What the exercise asks - The listing is to be printed word for word, pictures omitted.

Exercise data -
================

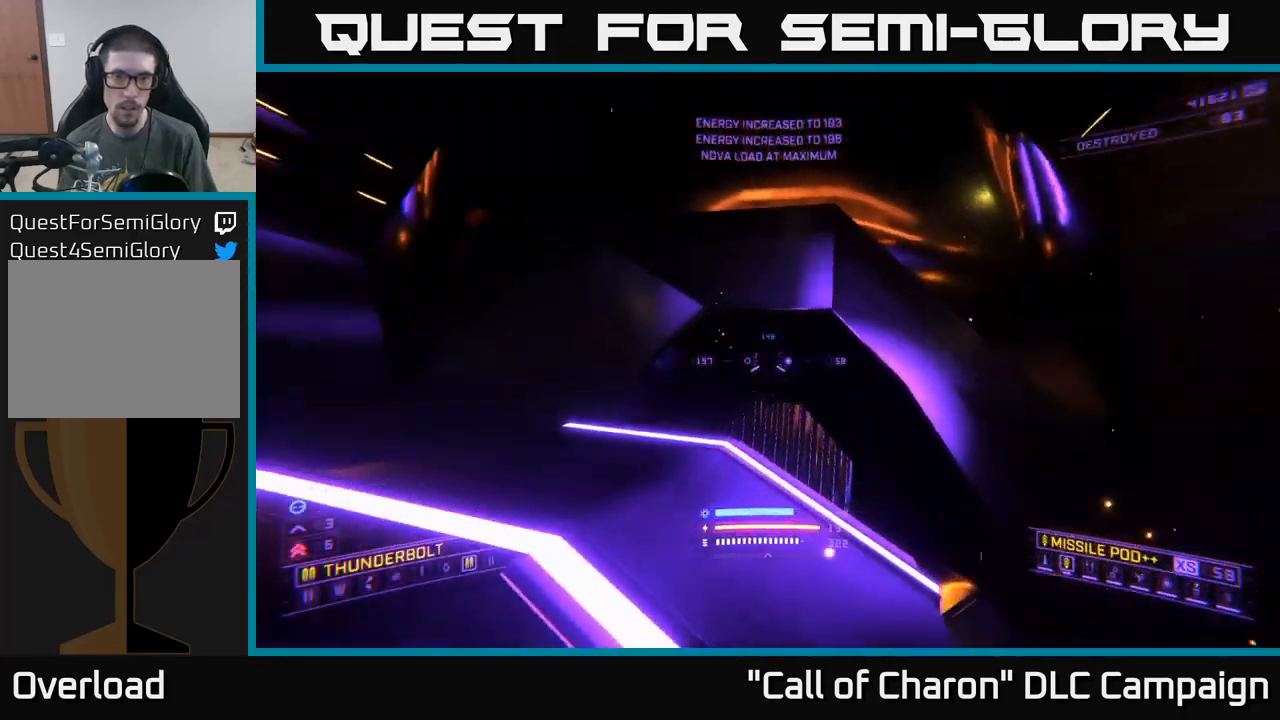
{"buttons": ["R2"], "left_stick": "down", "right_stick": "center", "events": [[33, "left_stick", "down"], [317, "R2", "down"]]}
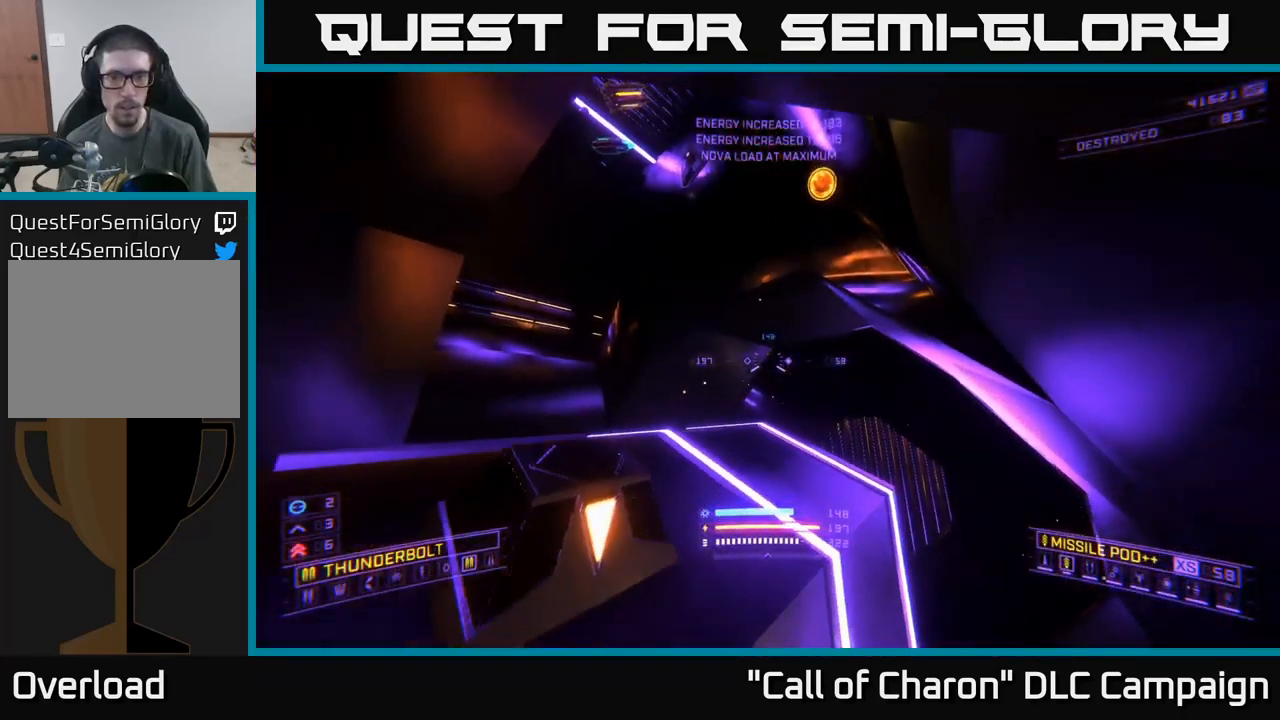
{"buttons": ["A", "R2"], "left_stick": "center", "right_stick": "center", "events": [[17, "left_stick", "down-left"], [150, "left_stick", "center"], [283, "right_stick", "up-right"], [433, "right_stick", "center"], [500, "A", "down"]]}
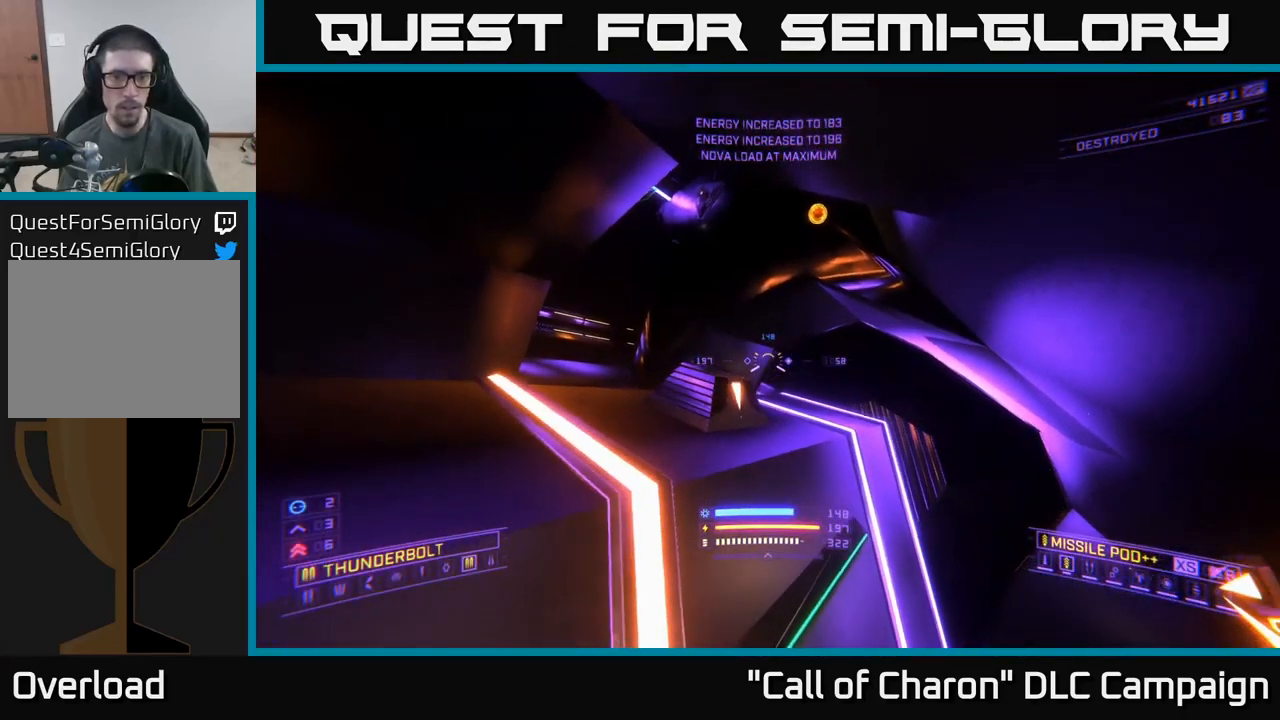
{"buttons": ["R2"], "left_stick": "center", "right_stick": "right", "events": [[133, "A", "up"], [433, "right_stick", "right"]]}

================

Written answer -
{"buttons": ["R2"], "left_stick": "down", "right_stick": "center", "events": [[33, "left_stick", "down"], [317, "R2", "down"]]}
{"buttons": ["A", "R2"], "left_stick": "center", "right_stick": "center", "events": [[17, "left_stick", "down-left"], [150, "left_stick", "center"], [283, "right_stick", "up-right"], [433, "right_stick", "center"], [500, "A", "down"]]}
{"buttons": ["R2"], "left_stick": "center", "right_stick": "right", "events": [[133, "A", "up"], [433, "right_stick", "right"]]}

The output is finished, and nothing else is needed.